Boston ‘Spotlight’ cardinal who covered up sexual abuse dies at 86
US Cardinal Bernard Law, a once-influential Church figure, who was forced to resign after failing to stop paedophile priests in one of the biggest crises in American Catholicism, has died, the Vatican has said. He was 86.
The former Boston cardinal had fallen from grace after allegedly shielding priests involved in a wide-reaching sex-abuse scandal that shook the Roman Catholic Church and eclipsed his long and once venerated career.
Allegations of molestation and cover-ups surfaced almost daily after the scandal had first erupted in Boston, where Law was forced to resign in 2002.
Two years later, an investigation established that some 4,400 Catholic priests were paedophiles and that the number of victims between 1950 and 2002 stood at around 11,000.

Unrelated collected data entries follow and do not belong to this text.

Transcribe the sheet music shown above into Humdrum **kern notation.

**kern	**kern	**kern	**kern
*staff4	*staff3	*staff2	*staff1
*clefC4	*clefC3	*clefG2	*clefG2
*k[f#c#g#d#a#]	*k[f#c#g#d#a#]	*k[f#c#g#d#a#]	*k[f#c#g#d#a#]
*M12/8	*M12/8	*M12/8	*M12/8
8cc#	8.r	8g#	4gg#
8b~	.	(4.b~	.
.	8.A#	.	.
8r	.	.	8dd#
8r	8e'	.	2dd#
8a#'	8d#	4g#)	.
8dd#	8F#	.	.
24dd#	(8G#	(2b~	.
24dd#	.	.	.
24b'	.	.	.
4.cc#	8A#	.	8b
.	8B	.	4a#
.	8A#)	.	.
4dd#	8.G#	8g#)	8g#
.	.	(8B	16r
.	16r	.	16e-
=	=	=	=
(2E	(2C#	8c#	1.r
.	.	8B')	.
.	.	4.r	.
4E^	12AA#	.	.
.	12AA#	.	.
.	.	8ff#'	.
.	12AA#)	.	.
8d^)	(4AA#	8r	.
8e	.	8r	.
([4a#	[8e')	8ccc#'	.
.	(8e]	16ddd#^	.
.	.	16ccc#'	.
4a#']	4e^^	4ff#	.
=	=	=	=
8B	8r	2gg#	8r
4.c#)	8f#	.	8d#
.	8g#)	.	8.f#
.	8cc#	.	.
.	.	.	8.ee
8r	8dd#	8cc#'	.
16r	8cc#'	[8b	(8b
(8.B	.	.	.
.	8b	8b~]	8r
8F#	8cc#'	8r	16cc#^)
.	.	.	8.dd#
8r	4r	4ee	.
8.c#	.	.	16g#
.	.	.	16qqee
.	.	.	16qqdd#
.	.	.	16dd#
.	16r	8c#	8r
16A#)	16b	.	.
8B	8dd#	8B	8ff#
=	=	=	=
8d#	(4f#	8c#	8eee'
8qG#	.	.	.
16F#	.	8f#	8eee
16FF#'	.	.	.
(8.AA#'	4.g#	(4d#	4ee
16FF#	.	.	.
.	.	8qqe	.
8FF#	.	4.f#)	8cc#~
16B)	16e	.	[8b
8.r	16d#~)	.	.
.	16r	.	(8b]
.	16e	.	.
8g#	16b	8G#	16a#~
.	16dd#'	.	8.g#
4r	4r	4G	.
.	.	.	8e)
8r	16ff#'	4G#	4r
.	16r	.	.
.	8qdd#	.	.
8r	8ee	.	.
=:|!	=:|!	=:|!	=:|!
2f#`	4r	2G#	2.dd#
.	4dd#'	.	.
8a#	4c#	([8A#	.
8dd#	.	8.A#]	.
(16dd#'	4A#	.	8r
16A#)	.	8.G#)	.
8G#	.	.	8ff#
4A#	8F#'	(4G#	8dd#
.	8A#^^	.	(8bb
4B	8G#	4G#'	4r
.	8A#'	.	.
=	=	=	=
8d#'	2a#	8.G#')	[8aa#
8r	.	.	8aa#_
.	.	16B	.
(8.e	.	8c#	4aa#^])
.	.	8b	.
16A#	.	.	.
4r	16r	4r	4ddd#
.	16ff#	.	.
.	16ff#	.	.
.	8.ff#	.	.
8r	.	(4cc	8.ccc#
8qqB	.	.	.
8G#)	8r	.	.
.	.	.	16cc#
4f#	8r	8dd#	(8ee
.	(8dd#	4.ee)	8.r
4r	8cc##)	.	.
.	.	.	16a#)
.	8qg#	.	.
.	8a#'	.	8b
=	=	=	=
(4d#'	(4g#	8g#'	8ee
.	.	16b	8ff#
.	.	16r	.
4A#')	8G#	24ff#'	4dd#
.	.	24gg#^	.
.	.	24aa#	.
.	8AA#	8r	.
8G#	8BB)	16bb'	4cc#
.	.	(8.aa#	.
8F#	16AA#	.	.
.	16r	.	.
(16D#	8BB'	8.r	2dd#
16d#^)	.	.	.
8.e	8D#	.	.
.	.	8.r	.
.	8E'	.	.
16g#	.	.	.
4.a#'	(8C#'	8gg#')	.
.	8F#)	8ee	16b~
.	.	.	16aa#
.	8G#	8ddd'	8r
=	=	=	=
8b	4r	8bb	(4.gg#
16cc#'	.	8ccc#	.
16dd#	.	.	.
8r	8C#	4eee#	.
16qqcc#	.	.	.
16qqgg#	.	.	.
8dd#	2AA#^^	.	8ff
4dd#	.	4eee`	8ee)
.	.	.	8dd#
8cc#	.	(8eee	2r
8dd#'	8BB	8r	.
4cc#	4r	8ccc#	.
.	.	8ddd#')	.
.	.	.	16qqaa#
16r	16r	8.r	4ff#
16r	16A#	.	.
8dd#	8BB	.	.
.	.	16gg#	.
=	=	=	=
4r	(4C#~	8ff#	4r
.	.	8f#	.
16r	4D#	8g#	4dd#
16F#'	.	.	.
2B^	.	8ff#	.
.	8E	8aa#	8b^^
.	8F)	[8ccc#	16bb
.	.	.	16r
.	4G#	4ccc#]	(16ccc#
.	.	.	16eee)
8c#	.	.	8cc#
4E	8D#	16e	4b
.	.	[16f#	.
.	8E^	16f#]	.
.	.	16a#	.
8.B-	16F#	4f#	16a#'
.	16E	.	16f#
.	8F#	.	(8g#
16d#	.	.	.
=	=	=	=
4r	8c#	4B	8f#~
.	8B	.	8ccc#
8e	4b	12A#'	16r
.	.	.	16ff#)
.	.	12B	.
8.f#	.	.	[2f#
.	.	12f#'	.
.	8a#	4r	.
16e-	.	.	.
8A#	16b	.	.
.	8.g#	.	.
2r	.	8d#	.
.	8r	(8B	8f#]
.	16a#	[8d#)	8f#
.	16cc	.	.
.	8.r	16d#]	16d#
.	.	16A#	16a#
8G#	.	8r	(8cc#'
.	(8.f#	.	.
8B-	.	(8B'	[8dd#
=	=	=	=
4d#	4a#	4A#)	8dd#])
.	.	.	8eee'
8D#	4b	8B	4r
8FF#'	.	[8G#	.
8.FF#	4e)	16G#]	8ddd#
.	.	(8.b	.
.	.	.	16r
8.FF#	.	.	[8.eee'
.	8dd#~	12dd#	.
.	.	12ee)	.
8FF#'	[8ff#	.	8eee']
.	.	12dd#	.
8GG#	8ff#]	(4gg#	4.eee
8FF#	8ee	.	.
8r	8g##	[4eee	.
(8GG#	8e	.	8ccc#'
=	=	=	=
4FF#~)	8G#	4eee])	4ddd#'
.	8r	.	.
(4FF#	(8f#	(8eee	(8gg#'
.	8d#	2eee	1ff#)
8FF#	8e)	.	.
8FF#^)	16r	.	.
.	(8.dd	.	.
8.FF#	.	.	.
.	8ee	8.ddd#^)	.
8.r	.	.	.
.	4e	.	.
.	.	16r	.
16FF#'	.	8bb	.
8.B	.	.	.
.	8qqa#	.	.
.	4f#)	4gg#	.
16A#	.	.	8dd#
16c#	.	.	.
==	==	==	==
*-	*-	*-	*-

The scandal was broken by the ‘Boston Globe’ newspaper’s investigative reporting team, whose dogged uncovering of horrific widespread abuse by priests won a Pulitzer prize and was made into an Oscar-winning film ‘Spotlight’.
Transferred in shame to a low-key position in a Rome basilica, Law had been recently hospitalised following a prolonged illness.
He was accused of moving priest John Geoghan from parish to parish, despite knowing that Geoghan was believed to have abused up to 130 boys.
It later emerged that Law had also known of dozens of accusations against another priest, Paul Shanley, but had allowed him to continue working closely with children too.